The Innovation Paradox
Here is the irony: an autonomous right to a healthy environment will likely kill the very technologies needed to save it.
Transitioning to a green economy requires massive, disruptive physical infrastructure. We need lithium mines. We need massive wind arrays. We need high-voltage transmission lines cutting across "untouched" landscapes.
Every single one of these projects has an environmental footprint.
An autonomous right provides a "silver bullet" for NIMBYism (Not In My Backyard). If the environment has a standalone right to be "healthy" (meaning: unchanged), then any industrial intervention can be framed as a violation. We will litigate ourselves into a 19th-century landscape while the rest of the world builds the 22nd century.
The US and China are not tying their hands with biocentric legal shackles. They are building. If Europe chooses to become a museum of "healthy environments" protected by a thicket of litigation, we will be a very clean, very quiet, and very poor continent.
The Cost of Rights Inflation
When everything is a human right, nothing is.
By adding an autonomous environmental right to the pile, we dilute the weight of fundamental protections like freedom of speech or the right to a fair trial. We turn "rights" into a grocery list of social desires.
The European legal space is already saturated. We don't need a new convention; we need better execution of existing ones. We need states to enforce the regulations they already have on the books—Clean Air Acts, Water Framework Directives, and Waste Management protocols.
Administrative law is boring, but it works. Constitutional grandstanding is exciting, but it breaks the machine.
Dismantling the "People Also Ask" Fallacy
Q: Doesn't a new convention provide better access to justice for marginalized groups?
A: No. It provides better access to justice for well-funded NGOs. Marginalized groups suffer most when energy prices spike and housing projects are cancelled due to endless environmental litigation. True environmental justice is found in efficient zoning and public health infrastructure, not in a 50-page legal document signed in Strasbourg.

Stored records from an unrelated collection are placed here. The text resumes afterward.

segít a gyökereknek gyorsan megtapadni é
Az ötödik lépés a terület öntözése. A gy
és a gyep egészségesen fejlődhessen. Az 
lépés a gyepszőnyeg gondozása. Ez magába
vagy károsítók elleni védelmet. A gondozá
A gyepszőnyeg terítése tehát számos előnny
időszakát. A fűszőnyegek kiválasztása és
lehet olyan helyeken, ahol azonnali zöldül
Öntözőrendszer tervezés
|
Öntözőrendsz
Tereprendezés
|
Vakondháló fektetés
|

Q: Can't we just define "healthy" clearly in the text?
A: You can try, but you will fail. Science moves faster than law. A definition written in 2026 will be obsolete by 2030. If you keep the definition broad, you invite judicial overreach. If you make it specific, you create a rigid system that can't adapt to new ecological data. It is a lose-lose proposition.
The Actionable Alternative
Stop trying to fix the planet through the judiciary.

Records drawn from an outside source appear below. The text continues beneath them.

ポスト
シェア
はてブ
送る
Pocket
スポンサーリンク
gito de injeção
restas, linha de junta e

If you want a "healthy environment," do the hard work of politics. Pass carbon taxes. Fund R&D for small modular reactors. Streamline the permitting process for geothermal plants.
The obsession with an "autonomous convention" is an admission of political cowardice. It is an attempt to outsource the difficult trade-offs of the 21st century to judges so that politicians don't have to take the heat for the results.

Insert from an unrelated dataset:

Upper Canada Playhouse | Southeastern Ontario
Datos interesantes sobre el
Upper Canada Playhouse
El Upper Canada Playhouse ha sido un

The downside of my approach? It’s slow. It requires consensus. It requires winning arguments in the town square instead of the courtroom. But it’s the only way to build a sustainable future that doesn't sacrifice European sovereignty and prosperity on the altar of legal abstraction.
We don't need a new right. We need a new grit.
The cult of the "autonomous right" isn't about the planet. It’s about control. It’s about creating a legal framework where the status quo is the only "healthy" option. In a world of climate change, the status quo is death. We need to build, and you can't build when the dirt beneath your feet has more legal standing than the people standing on it.
Stop looking for a new convention. Start looking for a shovel.